Press Release
The Directors of Marlborough are pleased to present Juan Genovés: Reconsidered, an exhibition of early paintings from the Spanish figurative painter created during the height of his political engagement. This presentation offers viewers the opportunity to revisit the work of an exceptional, and in many ways unique, artist through a selection of works chronologically bound between 1965 and 1975, paying homage to his landmark 1967 exhibition held at Marlborough Fine Art in London.

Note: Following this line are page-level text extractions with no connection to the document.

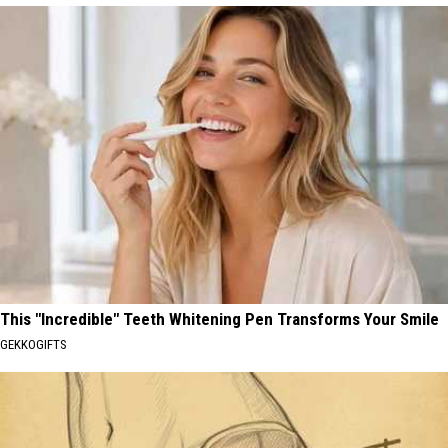
This "Incredible" Teeth Whitening Pen Transforms Your Smile
GEKKOGIFTS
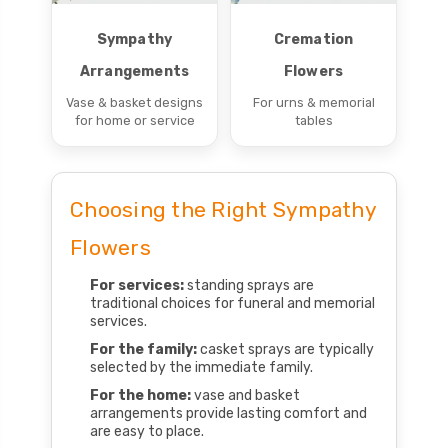
Sympathy
Cremation
Arrangements
Flowers
Vase & basket designs
For urns & memorial
for home or service
tables
Choosing the Right Sympathy
Flowers
For services:
standing sprays are
traditional choices for funeral and memorial
services.
For the family:
casket sprays are typically
selected by the immediate family.
For the home:
vase and basket
arrangements provide lasting comfort and
are easy to place.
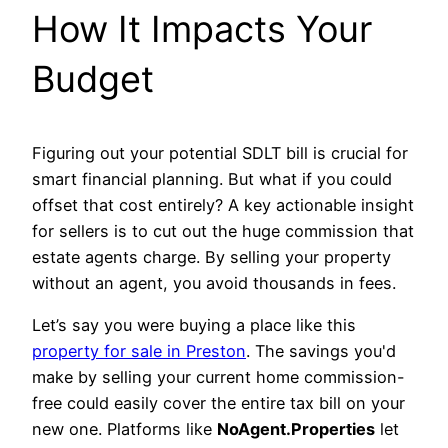
How It Impacts Your
Budget
Figuring out your potential SDLT bill is crucial for
smart financial planning. But what if you could
offset that cost entirely? A key actionable insight
for sellers is to cut out the huge commission that
estate agents charge. By selling your property
without an agent, you avoid thousands in fees.
Let’s say you were buying a place like this
property for sale in Preston
. The savings you'd
make by selling your current home commission-
free could easily cover the entire tax bill on your
new one. Platforms like
NoAgent.Properties
let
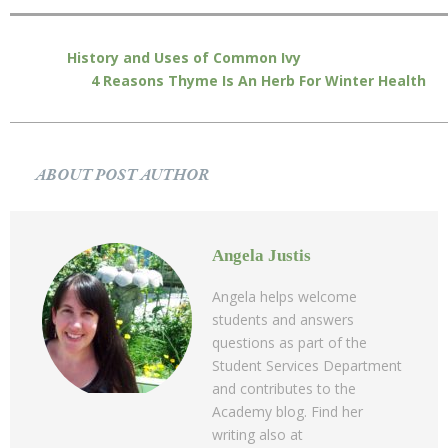
History and Uses of Common Ivy
4 Reasons Thyme Is An Herb For Winter Health
ABOUT POST AUTHOR
Angela Justis
Angela helps welcome
students and answers
questions as part of the
Student Services Department
and contributes to the
Academy blog. Find her
writing also at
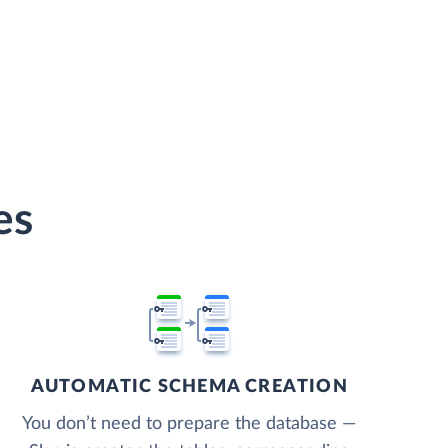
es
AUTOMATIC SCHEMA CREATION
You don’t need to prepare the database —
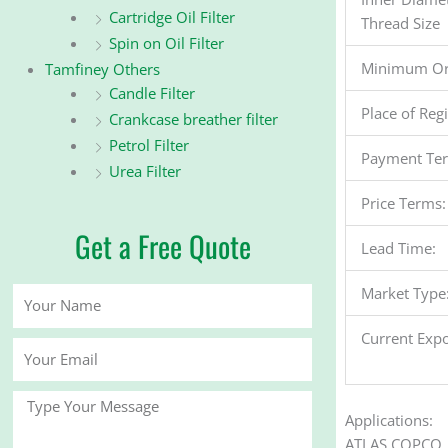
Cartridge Oil Filter
Thread Size
Spin on Oil Filter
Minimum Or
Tamfiney Others
Candle Filter
Place of Reg
Crankcase breather filter
Petrol Filter
Payment Te
Urea Filter
Price Terms:
Get a Free Quote
Lead Time:
Market Type
Your
Name
Current Expo
Your
Email
Message
Applications:
ATLAS COPCO 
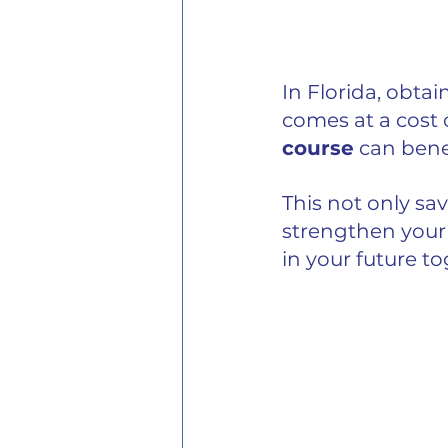
In Florida, obtai
comes at a cost
course
 can benef
This not only sa
strengthen your 
in your future t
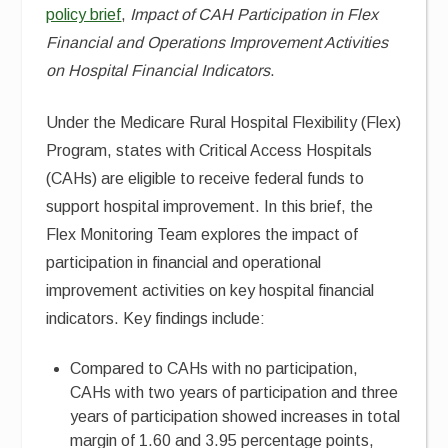
policy brief
,
Impact of CAH Participation in Flex
Financial and Operations Improvement Activities
on Hospital Financial Indicators
.
Under the Medicare Rural Hospital Flexibility (Flex)
Program, states with Critical Access Hospitals
(CAHs) are eligible to receive federal funds to
support hospital improvement. In this brief, the
Flex Monitoring Team explores the impact of
participation in financial and operational
improvement activities on key hospital financial
indicators. Key findings include:
Compared to CAHs with no participation,
CAHs with two years of participation and three
years of participation showed increases in total
margin of 1.60 and 3.95 percentage points,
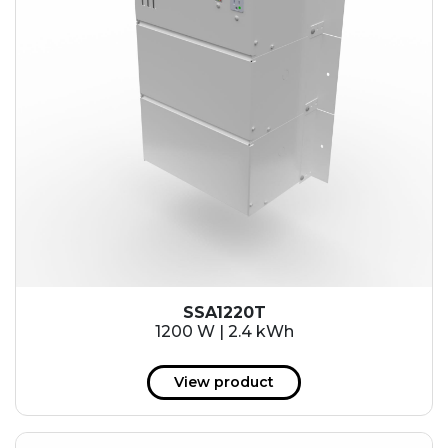
SSA1220T
1200 W | 2.4 kWh
View product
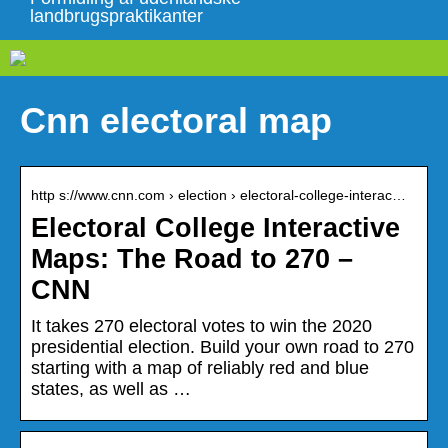
landbrugspraktikanter
Cnn electoral map
http s://www.cnn.com › election › electoral-college-interac…
Electoral College Interactive
Maps: The Road to 270 –
CNN
It takes 270 electoral votes to win the 2020
presidential election. Build your own road to 270
starting with a map of reliably red and blue
states, as well as …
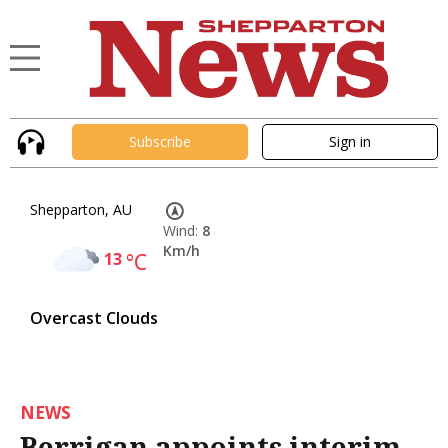
Subscribe
Sign in
Shepparton, AU
Wind:
8
Km/h
13
°C
Overcast Clouds
NEWS
Berrigan appoints interim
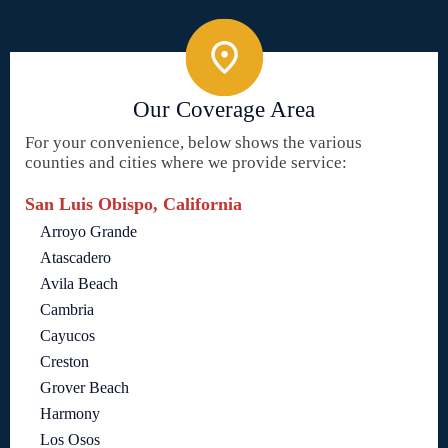
Our Coverage Area
For your convenience, below shows the various
counties and cities where we provide service:
San Luis Obispo, California
Arroyo Grande
Atascadero
Avila Beach
Cambria
Cayucos
Creston
Grover Beach
Harmony
Los Osos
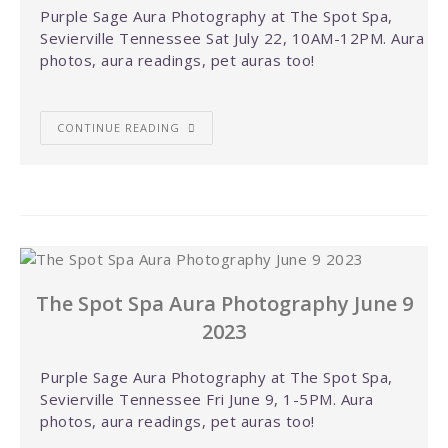
Purple Sage Aura Photography at The Spot Spa,
Sevierville Tennessee Sat July 22, 10AM-12PM. Aura
photos, aura readings, pet auras too!
CONTINUE READING
The Spot Spa Aura Photography June 9
2023
Purple Sage Aura Photography at The Spot Spa,
Sevierville Tennessee Fri June 9, 1-5PM. Aura
photos, aura readings, pet auras too!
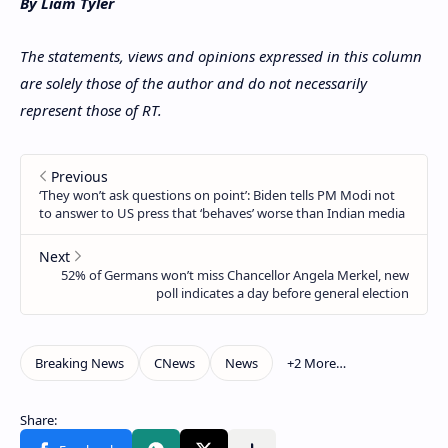
By Liam Tyler
The statements, views and opinions expressed in this column
are solely those of the author and do not necessarily
represent those of RT.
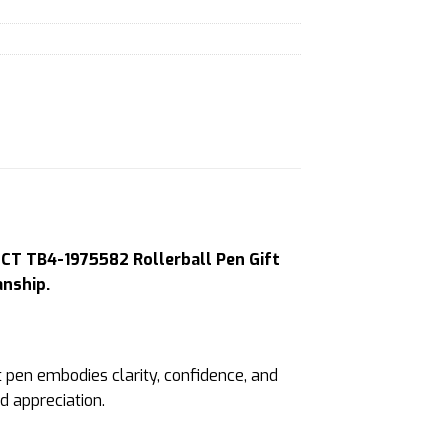
 CT TB4-1975582 Rollerball Pen Gift
anship.
 pen embodies clarity, confidence, and
d appreciation.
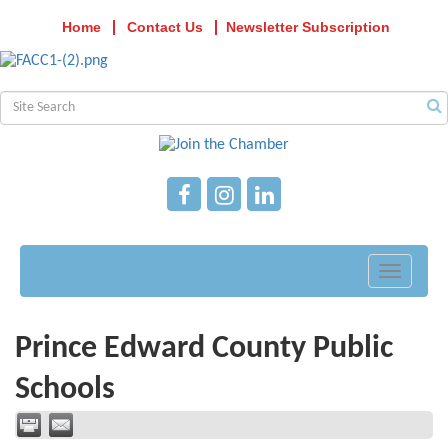
Home
Contact Us
Newsletter Subscription
Toggle
navigati
Prince Edward County Public
Schools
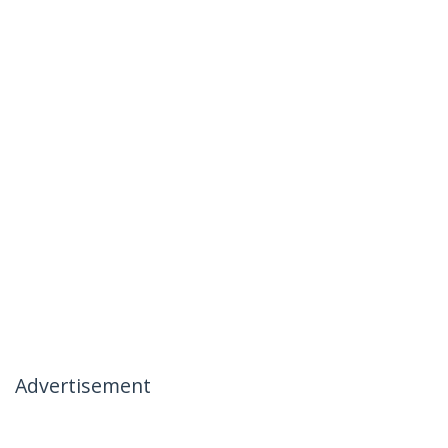
Advertisement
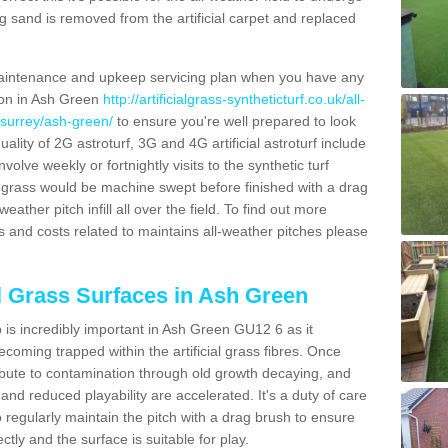
g sand is removed from the artificial carpet and replaced
aintenance and upkeep servicing plan when you have any
tion in Ash Green
http://artificialgrass-syntheticturf.co.uk/all-
/surrey/ash-green/
to ensure you're well prepared to look
quality of 2G astroturf, 3G and 4G artificial astroturf include
olve weekly or fortnightly visits to the synthetic turf
tic grass would be machine swept before finished with a drag
ather pitch infill all over the field. To find out more
s and costs related to maintains all-weather pitches please
al Grass Surfaces in Ash Green
is incredibly important in Ash Green GU12 6 as it
coming trapped within the artificial grass fibres. Once
ribute to contamination through old growth decaying, and
nd reduced playability are accelerated. It's a duty of care
 to regularly maintain the pitch with a drag brush to ensure
ectly and the surface is suitable for play.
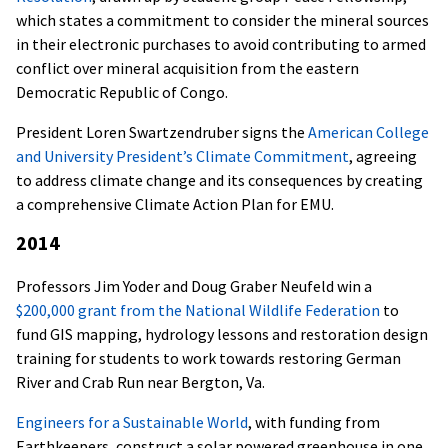
which states a commitment to consider the mineral sources
in their electronic purchases to avoid contributing to armed
conflict over mineral acquisition from the eastern
Democratic Republic of Congo.
President Loren Swartzendruber signs the
American College
and University President’s Climate Commitment
, agreeing
to address climate change and its consequences by creating
a comprehensive Climate Action Plan for EMU.
2014
Professors Jim Yoder and Doug Graber Neufeld win a
$200,000 grant from the National Wildlife Federation
to
fund GIS mapping, hydrology lessons and restoration design
training for students to work towards restoring German
River and Crab Run near Bergton, Va.
Engineers for a Sustainable World
, with funding from
Earthkeepers, construct a solar powered greenhouse in one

The exhibition will open on Thursday, May 5, 2022 and remain on view through Friday, July 1, 2022.
Genovés was born in Valencia, Spain in 1930, in the midst of an era of political turmoil during the Spanish Civil War, witnessing the rise of the Franco dictatorship at a young age. This turmoil catalyzed him to emerge as a distinct artistic and activist voice in opposition to fascism and injustice, serving to inform his visual language and signature motif of the crowd. Developed in the early 1960s, the crowd paintings, typically executed from an aerial view, depict groups of people fleeing, hiding, or being harmed by agents of the state, thus creating a landscape of bodies in motion. Genovés’s work was viewed as highly controversial in Spain at the time and was banned from being exhibited nationwide.
Accompanying the exhibition will be a new publication which contextualizes Genovés’s unique approach to the political context in which he lived. Bartomeu Marí, formerly of The Institut Valencià d’Art Modern (IVAM) and Barcelona Museum of Contemporary Art (MACBA), explores the topic of political engagement, as was the practice of many who were silenced in Spain during the Franco years:
For Genovés, to be an artist was a form of rebellion in support of the silent side. We discover before us an unusual member of a community of creators, who during the second half of the twentieth century, expanded the frontiers of what we understand as art today. Genovés broadened the thematic vocabulary of post-war painting from a stage that was not very favorable to the arts and artistic experiments, such as Franco’s Spain. He is an artist who, with his civic action, laid the foundation for Spanish art from the avant-garde of the late twentieth century.
Genovés’s work is found in many significant public collections in the United States and abroad, including: The Art Institute of Chicago, Chicago, IL; Centre National d’Art Contemporain, Paris, France; Collezione Thyssen-Bornemisza, Lugano, Switzerland; Galeria Nazionale d’Arte Moderna, Rome, Italy; Hirshhorn Museum and Sculpture Garden, Washington, D.C.; Instituto Valencià de Art Modern, Valencia, Spain; The Israel Museum, Jerusalem, Israel; Minneapolis
Institute of Art, Minneapolis, MN; Montreal Museum of Fine Arts, Montreal, Quebec; Musées Royaux des Beaux-Arts de Belgique, Brussels, Belgium; The Museum of Modern Art, New York, NY; Museo de Bellas Artes, de Caracas, Caracas, Venezuela; Museo Nacional Centro de Arte Reina Sofía, Madrid, Spain; Museum fur Moderne Kunst, Vienna, Austria; Nagasaki Prefectural Art Museum, Nagasaki, Japan; Nationalgalerie, Staatliche Museum zu Berlin, Berlin, Germany; The Solomon R. Guggenheim Museum, New York, NY; and Museo Rufino Tamayo, Mexico City, Mexico, among others.